One of the biggest issues facing most of our employers today is to manage down employment costs and improve productivity in the work place.

To please boards what many top executives often do is they cut jobs because it seen to be the fastest, easiest way to manage down employment cost and increase sales per employee.

Often it's really one of the most expensive and shortsighted decisions that a management can take in the short run.

Layoffs are often done to save money. Unfortunately, cutting jobs is usually a short-term fix, detrimental to the company.

But many companies persist in using layoffs as a first choice for cutting costs simply because many companies are caught up in the powerful temptation to lay people off when companies are desperate to improve bottom line.

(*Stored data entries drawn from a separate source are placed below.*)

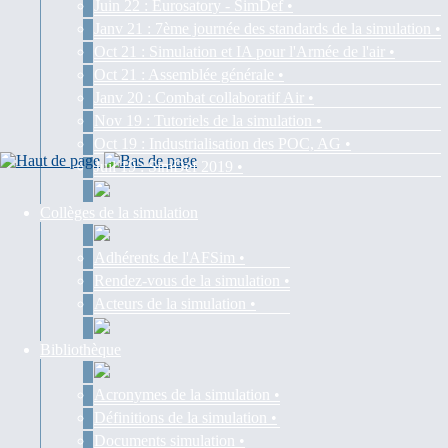
Juin 22 : Eurosatory - SimDef •
Janv 21 : 7ème journée des standards de la simulation •
Oct 21 : Simulation et IA pour l'Armée de l'air •
Oct 21 : Assemblée générale •
Janv 20 : Combat collaboratif Air •
Nov 19 : Tutoriels de la simulation •
Oct 19 : Industrialisation des POC, AG •
Juil 19 : SimDef 2019 •
Collèges de la simulation
Adhérents de l'AFSim •
Rendez-vous de la simulation •
Acteurs de la simulation •
Bibliothèque
Acronymes de la simulation •
Définitions de la simulation •
Documents simulation •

Calculating the savings from firing staff is easy. But my experience is figuring the real cost of a redundancy program is often very difficult.

In fact, you can't do it precisely. So many companies, rather than trying to get the costs approximately right, just assume that the cost of lay offs equal the severance costs and pay back is less than three years.

That's is very wrong, and it can get a company into big trouble.

Sometimes, of course, layoffs are unavoidable if the company is over weight at the waistline and recruitment has taken place with no proper basis.

HR Context

From a HR context, many companies now state an explicit goal of being an employer of choice in their industry. That's a lofty goal in an economy where the war for talent is a long-term necessity.

Therefore a company needs to be mindful how badly a layoff could damage the company's brand as an employer-and its ability to attract the best talent in the future? Layoffs greatly increase the chance that a company could be firing a future company leader.

Then the other concern is Morale costs. Even the survivors pay a price. They will certainly experience some grief.

They also fear the loss of their own job. Then often when companies lay off employees strictly as a cost-saving measure, investors and analysts may see the move as a sign of internal trouble-and that can send the share price down.

Also companies need to be mindful of re-hiring costs.

The day will come when business picks up, and when it does; the company will face the costs and delays of hiring and training new employees.

While the companies that have held on to their staff will be able to respond far more aggressively.

Not many companies can avoid layoffs in a downturn. Yet some manage. What do they do instead? Everyone today understands that good steward of their resources would ensure they don't need to cut jobs and many employees are ready to accommodate and support all operational excellence initiatives.

Furthermore, companies that develop a reputation of too readily off loading staff whom they until recently called the most valuable asset will suffer eventually when business improves.

While modest job cuts may be required, companies should look at amalgamating roles; halt all non-urgent recruitment and scrap roles that cannot contribute to the bottom-line.

Other options to free liquidity would be to unlock the cash tied up in the business that has poor IRR.

Companies can start by reducing inventory, stretching payables, managing facility costs, combining organizational units, have rigorous appraisal systems that differentiate high/low performers, stepping up the collection of receivables, process improvements and perhaps even postponing non-critical capital expenditure.

After all those adjustments and initiatives, if job cuts still become an absolute necessity to take out the excess people, then companies need to have a clear process that is tailored, flexible and transparent to manage the redundancies and finally strategy to manage the political fallout.